*Your objective*. Reproduce all of the data exactly as written.

Collected data:

....

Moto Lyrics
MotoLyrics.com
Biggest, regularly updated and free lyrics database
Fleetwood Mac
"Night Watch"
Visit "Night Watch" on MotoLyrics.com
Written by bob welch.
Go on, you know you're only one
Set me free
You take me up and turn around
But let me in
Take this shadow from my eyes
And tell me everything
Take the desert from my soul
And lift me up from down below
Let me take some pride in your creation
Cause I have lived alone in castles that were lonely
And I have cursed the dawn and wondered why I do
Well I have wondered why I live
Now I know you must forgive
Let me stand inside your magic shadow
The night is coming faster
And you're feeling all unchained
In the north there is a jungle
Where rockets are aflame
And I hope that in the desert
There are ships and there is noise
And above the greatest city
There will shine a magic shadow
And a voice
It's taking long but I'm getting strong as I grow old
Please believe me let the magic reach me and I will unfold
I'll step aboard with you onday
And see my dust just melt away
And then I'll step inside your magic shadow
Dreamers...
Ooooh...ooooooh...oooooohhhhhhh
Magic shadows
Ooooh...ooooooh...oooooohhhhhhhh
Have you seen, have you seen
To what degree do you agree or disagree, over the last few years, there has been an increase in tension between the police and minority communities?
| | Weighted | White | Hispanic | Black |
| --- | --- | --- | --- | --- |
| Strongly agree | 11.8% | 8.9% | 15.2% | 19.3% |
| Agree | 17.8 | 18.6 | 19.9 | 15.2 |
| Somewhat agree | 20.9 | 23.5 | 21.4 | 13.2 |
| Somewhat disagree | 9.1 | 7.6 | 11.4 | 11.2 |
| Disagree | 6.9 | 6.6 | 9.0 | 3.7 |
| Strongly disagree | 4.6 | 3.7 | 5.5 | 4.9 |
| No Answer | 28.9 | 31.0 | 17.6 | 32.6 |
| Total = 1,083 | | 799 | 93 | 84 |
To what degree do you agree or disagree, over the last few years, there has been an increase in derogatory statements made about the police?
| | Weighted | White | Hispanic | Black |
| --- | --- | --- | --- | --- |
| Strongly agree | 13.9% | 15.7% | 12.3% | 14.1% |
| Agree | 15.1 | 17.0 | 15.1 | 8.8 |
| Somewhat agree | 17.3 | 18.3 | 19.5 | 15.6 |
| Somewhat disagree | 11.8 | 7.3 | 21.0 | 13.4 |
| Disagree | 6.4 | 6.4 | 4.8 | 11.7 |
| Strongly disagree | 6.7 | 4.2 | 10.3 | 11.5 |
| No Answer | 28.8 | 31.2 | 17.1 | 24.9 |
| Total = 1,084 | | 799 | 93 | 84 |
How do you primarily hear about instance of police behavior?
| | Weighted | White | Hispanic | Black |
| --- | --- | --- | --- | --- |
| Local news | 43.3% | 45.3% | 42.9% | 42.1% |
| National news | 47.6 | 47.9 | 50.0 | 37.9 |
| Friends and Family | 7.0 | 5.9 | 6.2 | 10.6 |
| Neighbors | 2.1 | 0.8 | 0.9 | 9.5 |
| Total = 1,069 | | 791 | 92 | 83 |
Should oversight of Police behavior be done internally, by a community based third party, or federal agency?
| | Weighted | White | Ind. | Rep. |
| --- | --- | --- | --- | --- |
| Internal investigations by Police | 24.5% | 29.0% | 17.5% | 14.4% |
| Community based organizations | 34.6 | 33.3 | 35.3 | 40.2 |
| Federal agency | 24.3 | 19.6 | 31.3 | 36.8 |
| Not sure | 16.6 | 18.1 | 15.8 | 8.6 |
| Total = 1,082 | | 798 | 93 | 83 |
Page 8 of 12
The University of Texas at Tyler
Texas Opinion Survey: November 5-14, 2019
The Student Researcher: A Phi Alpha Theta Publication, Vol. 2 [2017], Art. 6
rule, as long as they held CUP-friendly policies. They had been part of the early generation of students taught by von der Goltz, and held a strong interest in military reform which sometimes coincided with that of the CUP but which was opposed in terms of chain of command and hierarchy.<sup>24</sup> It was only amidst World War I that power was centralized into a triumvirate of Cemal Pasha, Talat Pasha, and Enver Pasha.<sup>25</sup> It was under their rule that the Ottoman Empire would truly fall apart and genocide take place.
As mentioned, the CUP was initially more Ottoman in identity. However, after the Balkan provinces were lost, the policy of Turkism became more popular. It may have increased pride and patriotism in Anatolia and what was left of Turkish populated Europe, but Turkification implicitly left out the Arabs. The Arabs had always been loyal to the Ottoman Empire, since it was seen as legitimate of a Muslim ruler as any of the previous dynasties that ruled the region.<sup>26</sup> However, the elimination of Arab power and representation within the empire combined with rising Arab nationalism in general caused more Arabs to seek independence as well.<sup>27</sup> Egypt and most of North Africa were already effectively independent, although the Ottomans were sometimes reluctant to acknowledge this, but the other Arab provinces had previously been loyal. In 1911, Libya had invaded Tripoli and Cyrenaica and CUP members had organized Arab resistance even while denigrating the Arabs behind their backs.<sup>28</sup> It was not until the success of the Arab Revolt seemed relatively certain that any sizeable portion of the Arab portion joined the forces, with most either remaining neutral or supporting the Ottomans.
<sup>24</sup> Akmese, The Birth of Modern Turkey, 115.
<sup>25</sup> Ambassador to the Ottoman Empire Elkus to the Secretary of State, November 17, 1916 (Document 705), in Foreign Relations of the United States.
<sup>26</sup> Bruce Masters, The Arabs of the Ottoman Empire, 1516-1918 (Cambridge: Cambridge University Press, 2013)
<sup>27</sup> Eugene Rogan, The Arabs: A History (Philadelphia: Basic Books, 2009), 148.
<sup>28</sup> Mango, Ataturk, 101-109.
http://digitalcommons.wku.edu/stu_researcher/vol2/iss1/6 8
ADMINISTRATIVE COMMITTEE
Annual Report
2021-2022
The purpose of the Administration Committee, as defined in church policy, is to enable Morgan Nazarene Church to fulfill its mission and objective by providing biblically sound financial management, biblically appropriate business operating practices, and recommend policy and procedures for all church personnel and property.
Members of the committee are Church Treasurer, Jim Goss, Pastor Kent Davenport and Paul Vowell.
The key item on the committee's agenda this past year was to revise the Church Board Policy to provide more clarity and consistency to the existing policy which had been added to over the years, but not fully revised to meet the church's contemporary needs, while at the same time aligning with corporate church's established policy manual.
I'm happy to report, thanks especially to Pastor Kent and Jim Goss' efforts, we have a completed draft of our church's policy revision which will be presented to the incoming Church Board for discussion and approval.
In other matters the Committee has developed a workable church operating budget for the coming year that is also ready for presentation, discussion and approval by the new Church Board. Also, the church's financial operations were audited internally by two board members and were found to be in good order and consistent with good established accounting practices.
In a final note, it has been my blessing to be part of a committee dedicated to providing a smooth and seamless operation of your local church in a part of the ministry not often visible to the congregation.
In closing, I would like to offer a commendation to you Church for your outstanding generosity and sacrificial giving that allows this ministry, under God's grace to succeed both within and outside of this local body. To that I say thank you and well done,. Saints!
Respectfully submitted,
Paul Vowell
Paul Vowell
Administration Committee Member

....

*Your solution*.
Moto Lyrics
MotoLyrics.com
Biggest, regularly updated and free lyrics database
Fleetwood Mac
"Night Watch"
Visit "Night Watch" on MotoLyrics.com
Written by bob welch.
Go on, you know you're only one
Set me free
You take me up and turn around
But let me in
Take this shadow from my eyes
And tell me everything
Take the desert from my soul
And lift me up from down below
Let me take some pride in your creation
Cause I have lived alone in castles that were lonely
And I have cursed the dawn and wondered why I do
Well I have wondered why I live
Now I know you must forgive
Let me stand inside your magic shadow
The night is coming faster
And you're feeling all unchained
In the north there is a jungle
Where rockets are aflame
And I hope that in the desert
There are ships and there is noise
And above the greatest city
There will shine a magic shadow
And a voice
It's taking long but I'm getting strong as I grow old
Please believe me let the magic reach me and I will unfold
I'll step aboard with you onday
And see my dust just melt away
And then I'll step inside your magic shadow
Dreamers...
Ooooh...ooooooh...oooooohhhhhhh
Magic shadows
Ooooh...ooooooh...oooooohhhhhhhh
Have you seen, have you seen
To what degree do you agree or disagree, over the last few years, there has been an increase in tension between the police and minority communities?
| | Weighted | White | Hispanic | Black |
| --- | --- | --- | --- | --- |
| Strongly agree | 11.8% | 8.9% | 15.2% | 19.3% |
| Agree | 17.8 | 18.6 | 19.9 | 15.2 |
| Somewhat agree | 20.9 | 23.5 | 21.4 | 13.2 |
| Somewhat disagree | 9.1 | 7.6 | 11.4 | 11.2 |
| Disagree | 6.9 | 6.6 | 9.0 | 3.7 |
| Strongly disagree | 4.6 | 3.7 | 5.5 | 4.9 |
| No Answer | 28.9 | 31.0 | 17.6 | 32.6 |
| Total = 1,083 | | 799 | 93 | 84 |
To what degree do you agree or disagree, over the last few years, there has been an increase in derogatory statements made about the police?
| | Weighted | White | Hispanic | Black |
| --- | --- | --- | --- | --- |
| Strongly agree | 13.9% | 15.7% | 12.3% | 14.1% |
| Agree | 15.1 | 17.0 | 15.1 | 8.8 |
| Somewhat agree | 17.3 | 18.3 | 19.5 | 15.6 |
| Somewhat disagree | 11.8 | 7.3 | 21.0 | 13.4 |
| Disagree | 6.4 | 6.4 | 4.8 | 11.7 |
| Strongly disagree | 6.7 | 4.2 | 10.3 | 11.5 |
| No Answer | 28.8 | 31.2 | 17.1 | 24.9 |
| Total = 1,084 | | 799 | 93 | 84 |
How do you primarily hear about instance of police behavior?
| | Weighted | White | Hispanic | Black |
| --- | --- | --- | --- | --- |
| Local news | 43.3% | 45.3% | 42.9% | 42.1% |
| National news | 47.6 | 47.9 | 50.0 | 37.9 |
| Friends and Family | 7.0 | 5.9 | 6.2 | 10.6 |
| Neighbors | 2.1 | 0.8 | 0.9 | 9.5 |
| Total = 1,069 | | 791 | 92 | 83 |
Should oversight of Police behavior be done internally, by a community based third party, or federal agency?
| | Weighted | White | Ind. | Rep. |
| --- | --- | --- | --- | --- |
| Internal investigations by Police | 24.5% | 29.0% | 17.5% | 14.4% |
| Community based organizations | 34.6 | 33.3 | 35.3 | 40.2 |
| Federal agency | 24.3 | 19.6 | 31.3 | 36.8 |
| Not sure | 16.6 | 18.1 | 15.8 | 8.6 |
| Total = 1,082 | | 798 | 93 | 83 |
Page 8 of 12
The University of Texas at Tyler
Texas Opinion Survey: November 5-14, 2019
The Student Researcher: A Phi Alpha Theta Publication, Vol. 2 [2017], Art. 6
rule, as long as they held CUP-friendly policies. They had been part of the early generation of students taught by von der Goltz, and held a strong interest in military reform which sometimes coincided with that of the CUP but which was opposed in terms of chain of command and hierarchy.<sup>24</sup> It was only amidst World War I that power was centralized into a triumvirate of Cemal Pasha, Talat Pasha, and Enver Pasha.<sup>25</sup> It was under their rule that the Ottoman Empire would truly fall apart and genocide take place.
As mentioned, the CUP was initially more Ottoman in identity. However, after the Balkan provinces were lost, the policy of Turkism became more popular. It may have increased pride and patriotism in Anatolia and what was left of Turkish populated Europe, but Turkification implicitly left out the Arabs. The Arabs had always been loyal to the Ottoman Empire, since it was seen as legitimate of a Muslim ruler as any of the previous dynasties that ruled the region.<sup>26</sup> However, the elimination of Arab power and representation within the empire combined with rising Arab nationalism in general caused more Arabs to seek independence as well.<sup>27</sup> Egypt and most of North Africa were already effectively independent, although the Ottomans were sometimes reluctant to acknowledge this, but the other Arab provinces had previously been loyal. In 1911, Libya had invaded Tripoli and Cyrenaica and CUP members had organized Arab resistance even while denigrating the Arabs behind their backs.<sup>28</sup> It was not until the success of the Arab Revolt seemed relatively certain that any sizeable portion of the Arab portion joined the forces, with most either remaining neutral or supporting the Ottomans.
<sup>24</sup> Akmese, The Birth of Modern Turkey, 115.
<sup>25</sup> Ambassador to the Ottoman Empire Elkus to the Secretary of State, November 17, 1916 (Document 705), in Foreign Relations of the United States.
<sup>26</sup> Bruce Masters, The Arabs of the Ottoman Empire, 1516-1918 (Cambridge: Cambridge University Press, 2013)
<sup>27</sup> Eugene Rogan, The Arabs: A History (Philadelphia: Basic Books, 2009), 148.
<sup>28</sup> Mango, Ataturk, 101-109.
http://digitalcommons.wku.edu/stu_researcher/vol2/iss1/6 8
ADMINISTRATIVE COMMITTEE
Annual Report
2021-2022
The purpose of the Administration Committee, as defined in church policy, is to enable Morgan Nazarene Church to fulfill its mission and objective by providing biblically sound financial management, biblically appropriate business operating practices, and recommend policy and procedures for all church personnel and property.
Members of the committee are Church Treasurer, Jim Goss, Pastor Kent Davenport and Paul Vowell.
The key item on the committee's agenda this past year was to revise the Church Board Policy to provide more clarity and consistency to the existing policy which had been added to over the years, but not fully revised to meet the church's contemporary needs, while at the same time aligning with corporate church's established policy manual.
I'm happy to report, thanks especially to Pastor Kent and Jim Goss' efforts, we have a completed draft of our church's policy revision which will be presented to the incoming Church Board for discussion and approval.
In other matters the Committee has developed a workable church operating budget for the coming year that is also ready for presentation, discussion and approval by the new Church Board. Also, the church's financial operations were audited internally by two board members and were found to be in good order and consistent with good established accounting practices.
In a final note, it has been my blessing to be part of a committee dedicated to providing a smooth and seamless operation of your local church in a part of the ministry not often visible to the congregation.
In closing, I would like to offer a commendation to you Church for your outstanding generosity and sacrificial giving that allows this ministry, under God's grace to succeed both within and outside of this local body. To that I say thank you and well done,. Saints!
Respectfully submitted,
Paul Vowell
Paul Vowell
Administration Committee Member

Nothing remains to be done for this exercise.